Se inclinó hacia delante otra vez y dio unas palmaditas en el hombro del conductor.
—Despacio, Alik, y procure no hacerse demasiado visible. Igualmente, no hay necesidad, de acercarse demasiado. Tenemos que verlos, pero ellos no tienen que vernos a nosotros.
Volgin hizo una seña afirmativa.
—Exactamente como antes, camarada. Tendré mucho cuidado.
Torció a la izquierda, salió de la ancha avenida, y el coche se deslizó suavemente a lo largo de una calle residencial que era estrecha según las liberales normas de Moscú. Casi Imperceptiblemente, disminuyo la velocidad, como un conductor prudente dando un paseo en domingo.
—¡Allí! —dijo de repente Valentina—. ¡A la derecha!
Nick miró al frente, hacia el pequeño «Moskvitch» verde.
—Ése es uno de los suyos —dijo—. Tiene una abolladura en el parachoques; lo seguí por quince minutos aproximadamente hace una semana. Puede ir un poquito más aprisa ahora, Alik. Me fijaré en sus rostros cuando pasemos.
Volgin hizo una seña afirmativa y aceleró la marcha.
—¡Bueno! —dijo Valentina—. Al menos sabemos… ¡cuidado, Alik… el camión!

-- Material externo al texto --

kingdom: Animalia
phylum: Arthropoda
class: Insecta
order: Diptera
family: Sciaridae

Volgin blasfemó y se desvió hacia el «Moskvitch» frenando apresuradamente. Un camión cisterna había entrado en la calle por una bocacalle próxima y se estaba acercando con demasiada rapidez, impidiendo la maniobra por el centro de la calzada, casi directamente sobre ellos. En el último momento se desvió a su propia derecha y pasó junto a ellos, siguiendo su camino. Había pasado el peligro, pero el gran «ZIM», para esquivarlo, había parado exactamente al lado del pequeño «Moskvitch». Nick se acurrucó en su asiento y lanzó una rápida ojeada a los ocupantes del otro coche, rogando a Dios que no lo estuviesen observando. Pero lo estaban haciendo, con una intensa y alarmada atención que era prueba positiva de reconocimiento. Y Nick los reconoció a su vez.
—¡En marcha, Volgin! —apremió Nick, desviando la cabeza—. ¡Adelante… de prisa!

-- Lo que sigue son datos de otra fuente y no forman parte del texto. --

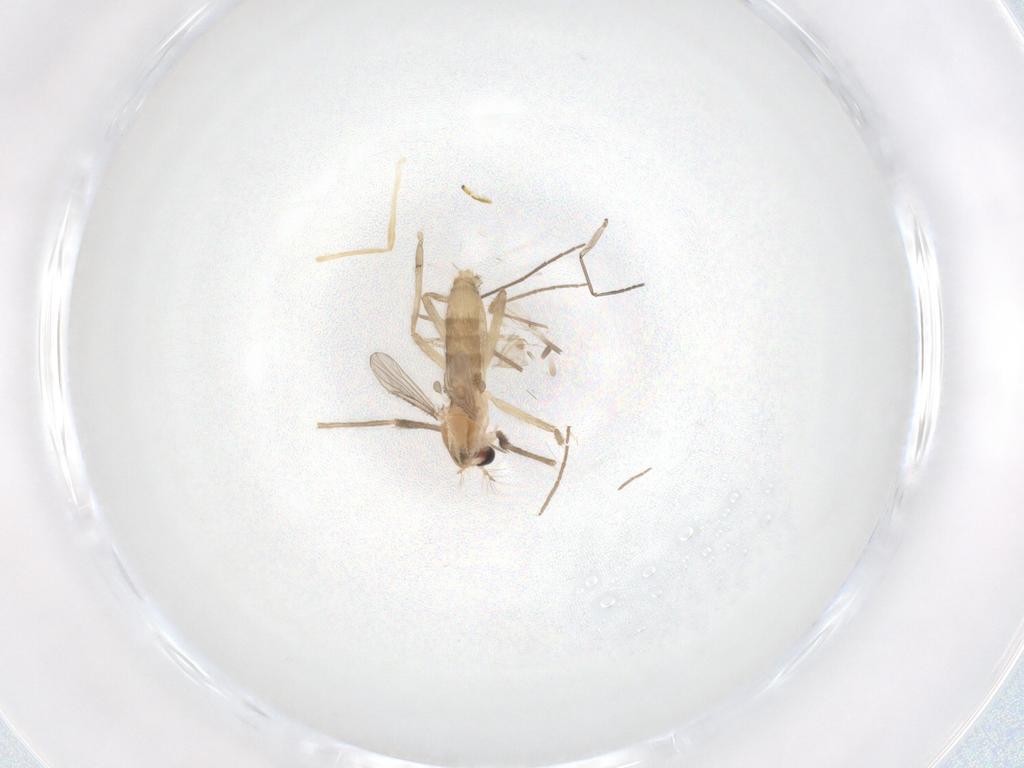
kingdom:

El gran coche avanzó, rugiendo el motor. Y mientras lo hacía, el pequeño coche aparcado emitió tres agudos bocinazos y una bala pegó en la carrocería del «ZIM».
—¡Así que son ellos! —rugió triunfalmente Valentina.

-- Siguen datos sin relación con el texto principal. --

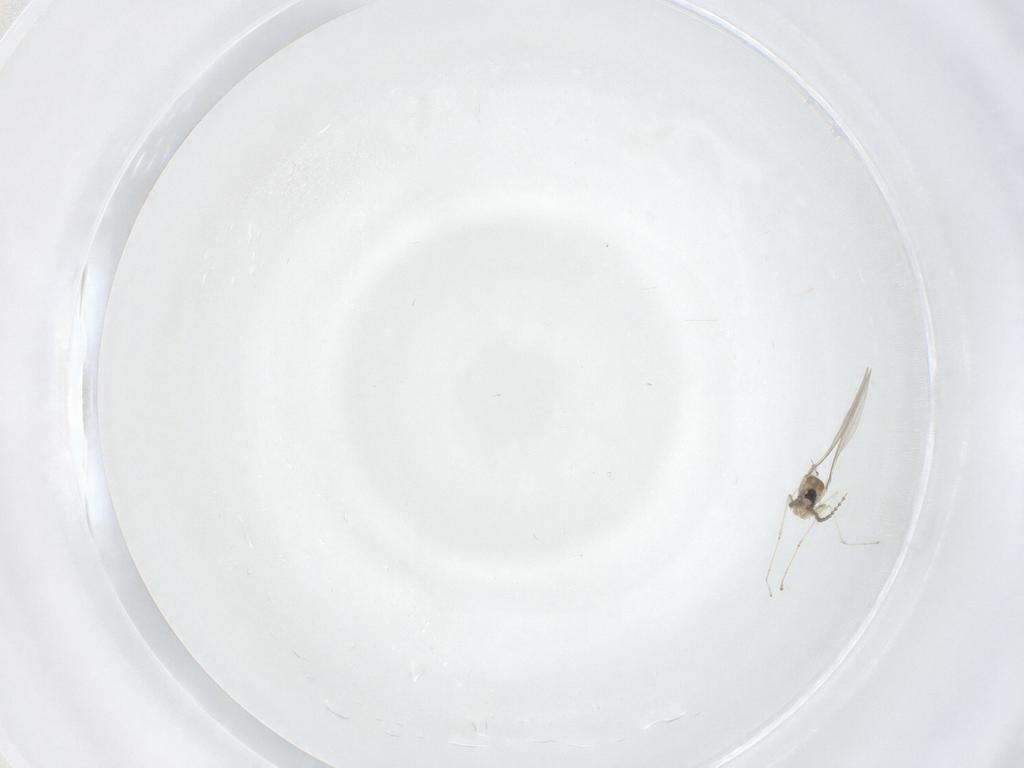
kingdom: Animalia
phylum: Arthropoda
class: Insecta
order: Diptera
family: Cecidomyiidae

—Sí. ¡Mantenga la cabeza baja! ¡Volgin, esté alerta! Pudiera: haber jaleo delante. Esa bocina fue una señal.
Nick estaba bajando la ventanilla mientras hablaba. Momentos después, su «Luger» escupía plomo en los neumáticos del pequeño «Moskvitch». El exiguo coche se estremeció, pero el motor se puso en marcha. Nick disparó otra vez. Se quebraron cristales en el otro Coche, mientras marchaba tras ellos con fuerte bamboleo.
—Bien, frene y de la vuelta —ordenó Nick—. Esta vez no van a escaparse.
Disparó de nuevo y se agachó prudentemente, cuando desde la ventanilla del otro coche le respondió un disparo. Volgin hizo girar el volante diestramente y dio un repentino y agudo grito de alarma.
—Hay una… —empezó.
Y en ese instante el parabrisas se quebró, formando un diseño de telaraña que se hizo pedazos, al recibir el impacto de la granizada de balas que siguió a los primeros disparos. Nick captó una fugaz visión de la metralleta y el hombre tras ella, escupiendo fuego desde el borde de la acera frente a ellos y entonces vio a Volgin apretarse el pecho y agitarse convulsivamente.
El gran coche avanzó a empellones. Volgin se reclinó en el asiento de golpe y enseguida se desplomó de través mientras una lluvia de cristales, penetraba en el coche.